No matter if you like it up, on the rocks or with a salted rim, there’s no denying the popularity of the Margarita. The tequila-based cocktail has gone from a Cinco de Mayo fad to a year-round favorite.
A deluxe version of the drink—made with agave nectar or orange liqueur Grand Marnier and fresh lime juice—has helped the tequila category to shed its frat-party reputation and reinvent itself as luxury spirit. As a result, according to the Distilled Spirits Council of the United States, from 2002 to 2016 sales of the category have increased by an impressive 120-percent. And high-end tequilas have experienced even more dramatic sales growth.
By all accounts it’s a good time to be in the tequila business with ever more brands launching every day. There’s just one small problem: It’s hard to get Americas to drink tequila in things other than shots and Margaritas.
While there is certainly nothing wrong with drinking tequila in shots or Margaritas, in order for the category to sustain its blistering growth a few more tequila-based concoctions need to catch on with drinkers. The good news is that there are actually a number of great tequila-based cocktails that could be real contenders and join the incredibly small list of internationally recognized drinks.
If I were going to bet, I think the Paloma has the best odds of being the next big tequila drink. It’s more popular than the Margarita in Mexico and is incredibly easy to master. It’s a refreshing, citrusy combination of tequila, grapefruit soda, fresh lime juice and a pinch of salt. It’s made right in a Tom Collins glass, so you don’t need a shaker or a mixing glass.
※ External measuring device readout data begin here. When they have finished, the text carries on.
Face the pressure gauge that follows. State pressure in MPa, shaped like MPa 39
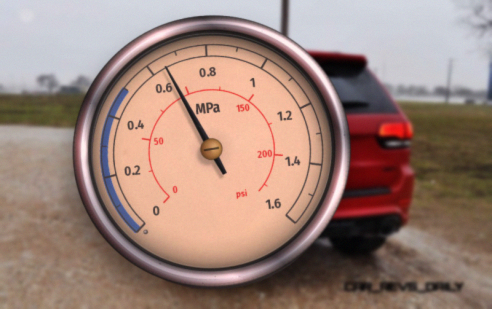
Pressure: MPa 0.65
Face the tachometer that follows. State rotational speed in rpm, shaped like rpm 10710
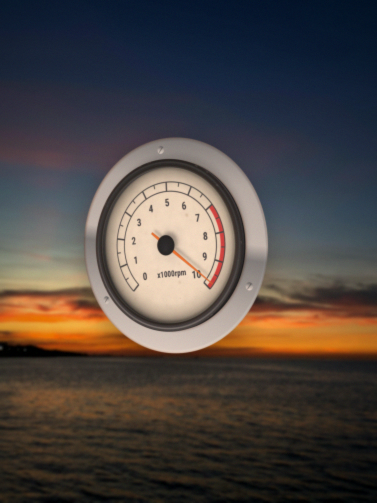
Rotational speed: rpm 9750
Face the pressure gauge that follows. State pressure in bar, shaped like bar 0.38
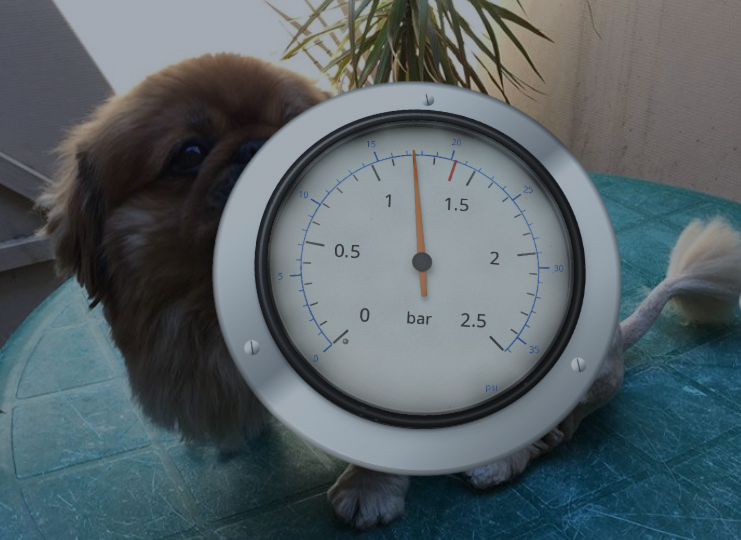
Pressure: bar 1.2
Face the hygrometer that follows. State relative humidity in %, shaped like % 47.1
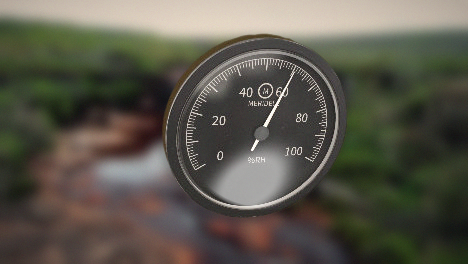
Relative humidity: % 60
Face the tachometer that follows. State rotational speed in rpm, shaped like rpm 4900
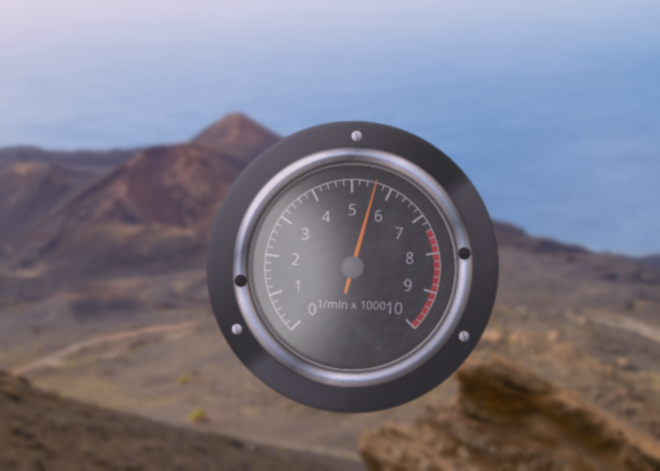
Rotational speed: rpm 5600
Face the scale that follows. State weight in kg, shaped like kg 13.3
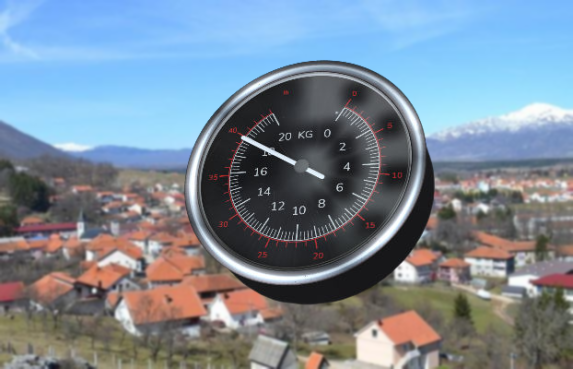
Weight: kg 18
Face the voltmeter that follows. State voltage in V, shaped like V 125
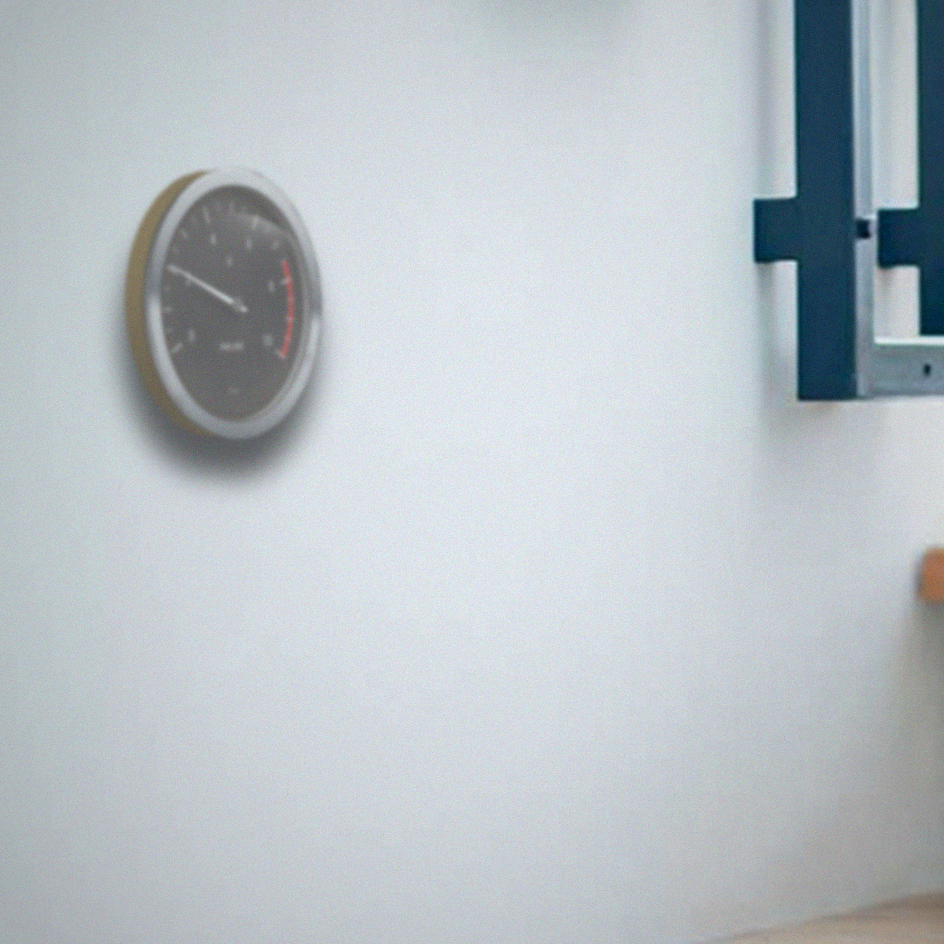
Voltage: V 2
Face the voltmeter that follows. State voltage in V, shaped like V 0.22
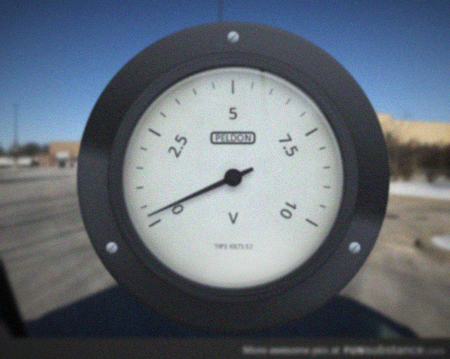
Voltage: V 0.25
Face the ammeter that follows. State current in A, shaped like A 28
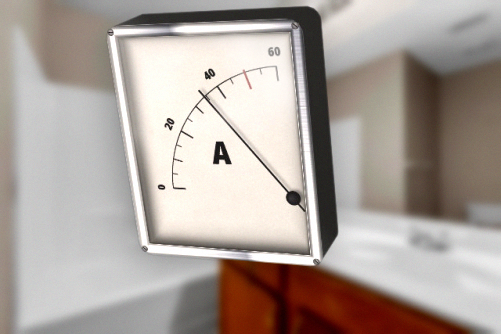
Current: A 35
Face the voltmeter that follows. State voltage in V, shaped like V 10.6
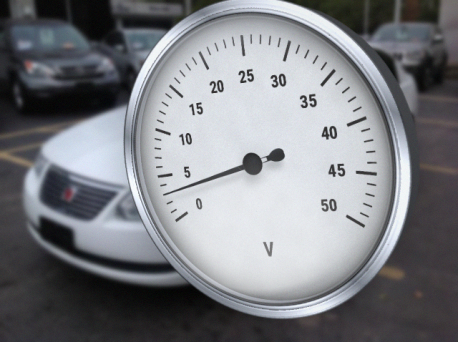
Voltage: V 3
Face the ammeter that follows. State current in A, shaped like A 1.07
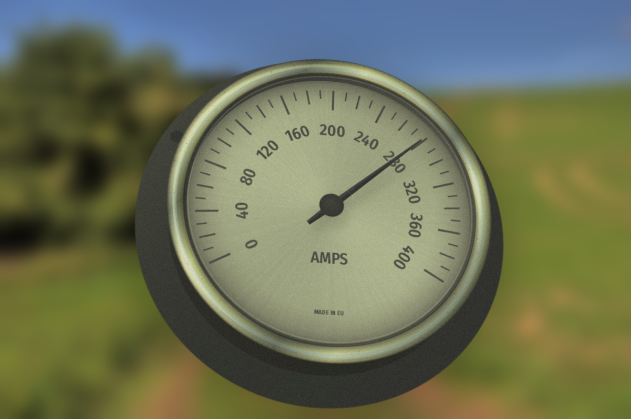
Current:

It also doesn’t hurt that it’s now fairly easy to find gourmet grapefruit soda in upscale supermarkets that aren’t sickly sweet. (You can also use fresh grapefruit juice and some club soda if you prefer.) Depending upon how boozy you want the drink to be you can add more or less tequila.
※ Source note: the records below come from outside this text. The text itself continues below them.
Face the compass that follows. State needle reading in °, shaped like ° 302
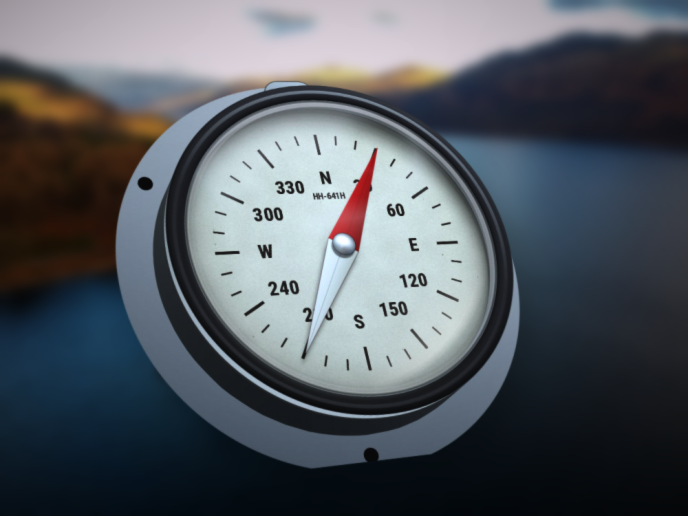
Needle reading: ° 30
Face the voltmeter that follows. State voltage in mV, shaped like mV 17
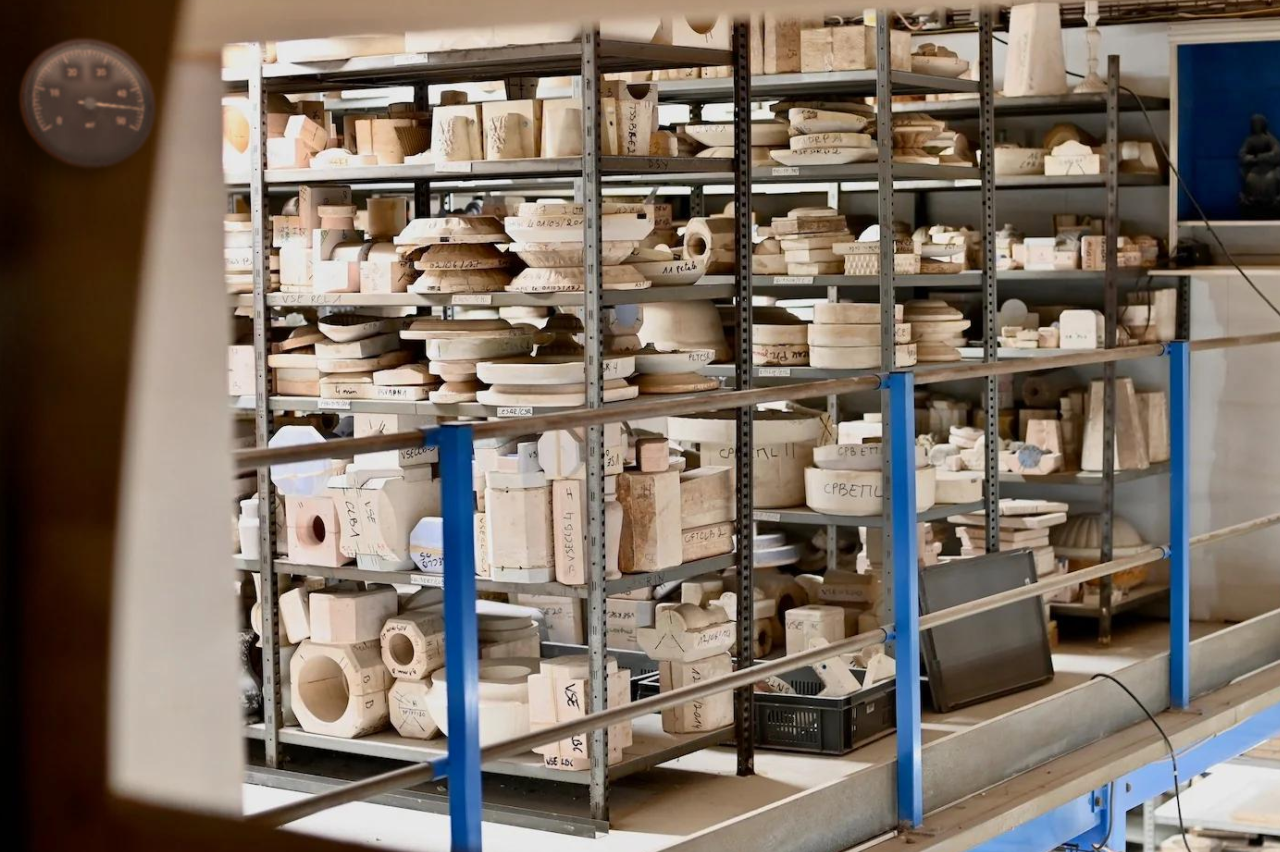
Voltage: mV 45
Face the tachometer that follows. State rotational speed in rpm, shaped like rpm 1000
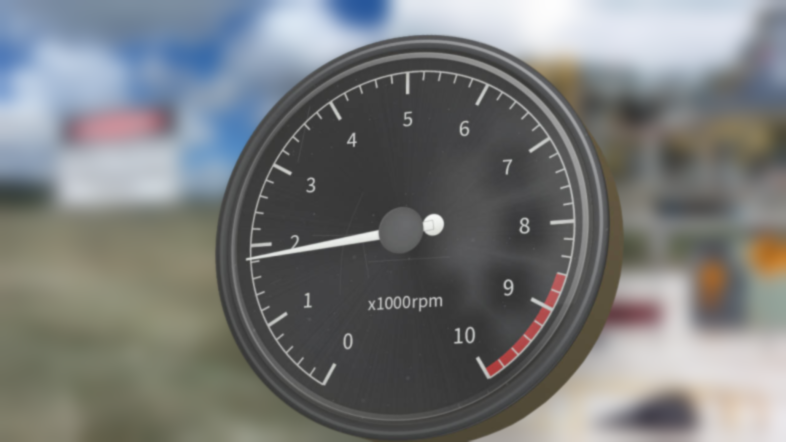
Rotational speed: rpm 1800
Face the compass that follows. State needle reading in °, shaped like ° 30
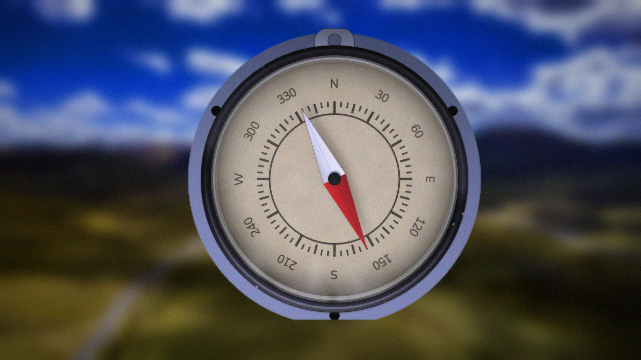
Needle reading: ° 155
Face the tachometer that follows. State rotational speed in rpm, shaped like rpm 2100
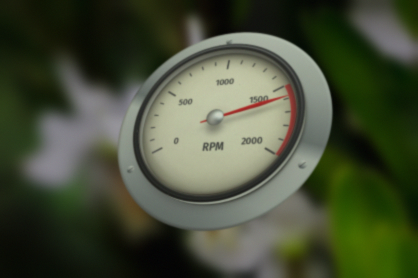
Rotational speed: rpm 1600
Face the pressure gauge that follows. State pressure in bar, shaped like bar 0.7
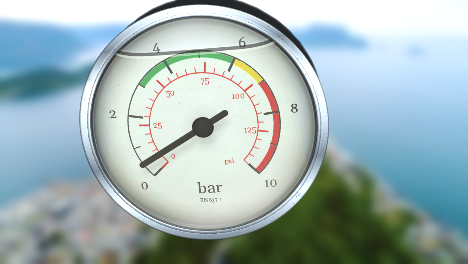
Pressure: bar 0.5
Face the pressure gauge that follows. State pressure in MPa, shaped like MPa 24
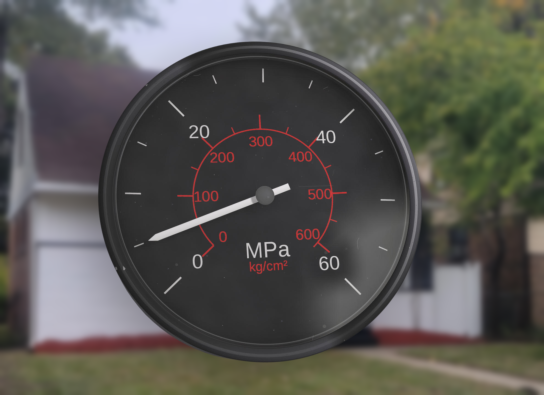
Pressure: MPa 5
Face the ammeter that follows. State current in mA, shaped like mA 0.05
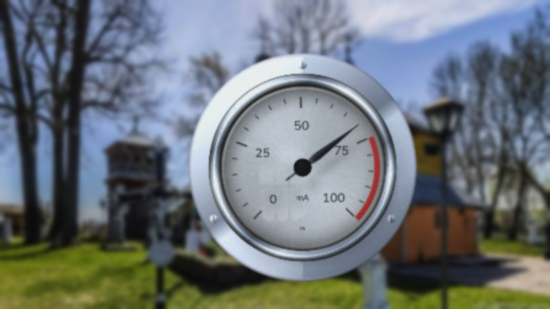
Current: mA 70
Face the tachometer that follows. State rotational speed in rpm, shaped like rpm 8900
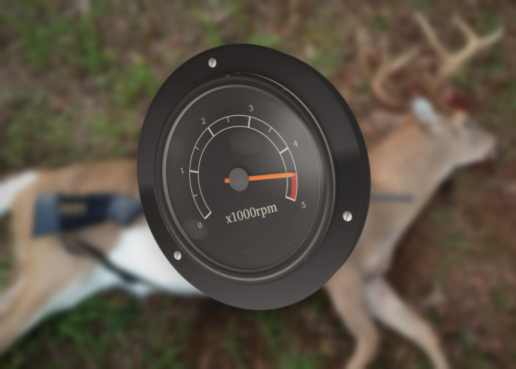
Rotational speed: rpm 4500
In many ways, the Paloma is similar to the Moscow Mule (vodka, lime juice and ginger beer) that has taken the cocktail world by storm the last few years. The concoction has also helped vodka sustain its position as the country’s most popular spirit.
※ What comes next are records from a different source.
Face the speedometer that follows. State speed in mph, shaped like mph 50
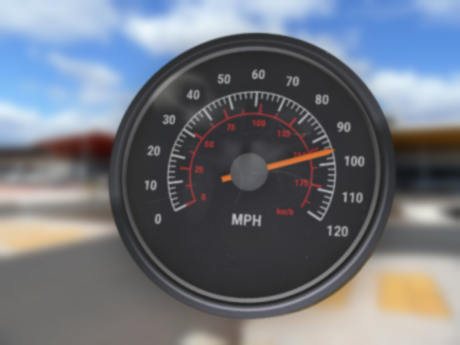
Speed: mph 96
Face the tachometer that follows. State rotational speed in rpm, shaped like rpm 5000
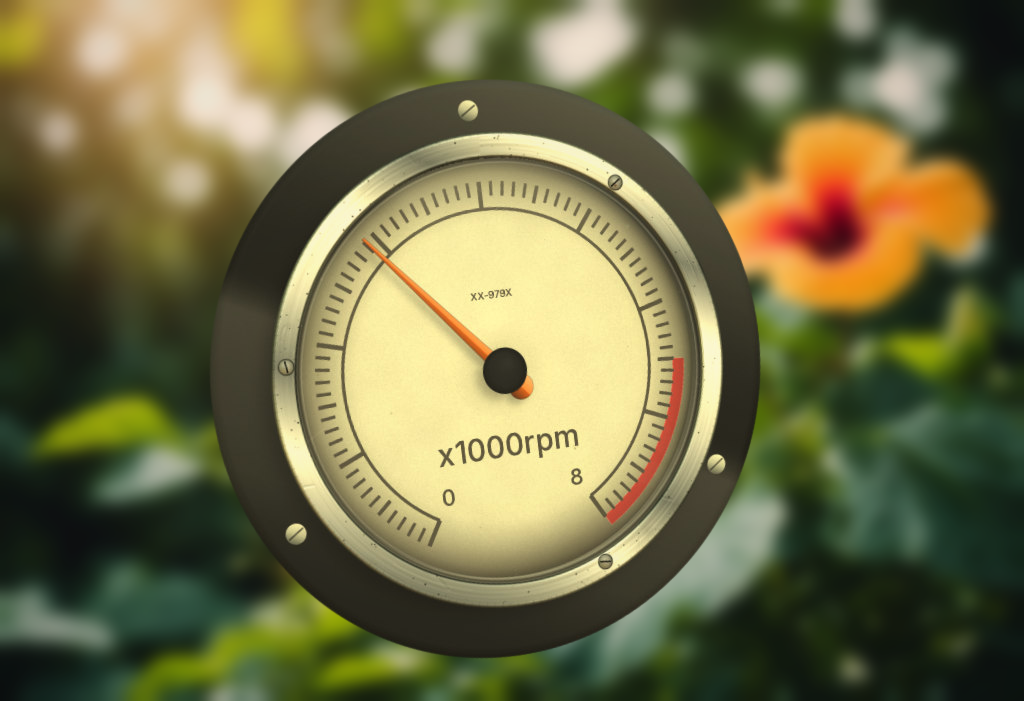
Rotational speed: rpm 2900
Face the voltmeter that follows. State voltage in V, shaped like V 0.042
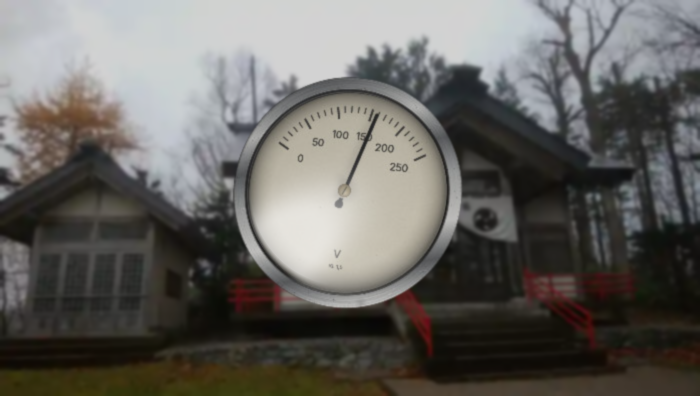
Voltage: V 160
Several classic recipes are also ripe for a tequila makeover and could become hits. In Mexico, shots of tequila are often sipped alongside glasses of the non-alcoholic, tomato-based Sangrita. While I’m not sure if that pairing will ever catch on in the U.S., the related Bloody Maria has a chance of becoming a breakout brunch star. Obviously, the drink is very similar to a traditional Bloody Mary but subs in the more flavorful tequila for the standard vodka. I think tequila stands up to the spice and the tomato juice instead of getting lost in the drink.
The Negroni is another classic that could become a tequila sensation. Traditionally, the drink is made with equal parts gin, sweet vermouth and Campari. Over the last few years, as the Negroni has grown in popularity, bartenders across the country have experimented with the basic recipe, substituting in a number of different spirits for the gin and tweaking the ratio of ingredients. The tequila version has gotten some traction and is a nice alternative to the standard gin. However, you might want to dial up the tequila quotient a bit and dial back the sweet vermouth and Campari. (Try starting with a 1 part tequila, .75 sweet vermouth and .75 Campari formula.)
Tequila could also ride the coattails of the Old-Fashioned movement. Back in 2007, New York cocktail stalwart Death & Co. featured what it called the Oaxaca Old-Fashioned, which had been created by talented bartender Phil Ward. What’s amazing about the simple but elegant drink is that back then not too many people were ordering whiskey Old-Fashioneds let alone ones made with tequila. In fact, Ward’s creation calls for both tequila and its agave-relative mezcal and uses agave nectar as a sweetener instead of a sugar cube. It has, according to the Death & Co. book, become the most popular drink ever served at the bar. Clearly, Ward was onto something and very well may have created the next big tequila cocktail.
Created by Phil Ward
1.5 oz El Tesoro Reposado Tequila
.5 oz Del Maguey San Luis Del Rio Mezcal
1 tsp Agave nectar
2 dashes Angostura Bitters
Garnish: Flamed orange twist
Add all the ingredients to a mixing glass and fill with ice. Stir and strain into a coupe. Flame an orange peel over the drink and drink it in.
Recipe courtesy of Death & Co.: Modern Classic Cocktails.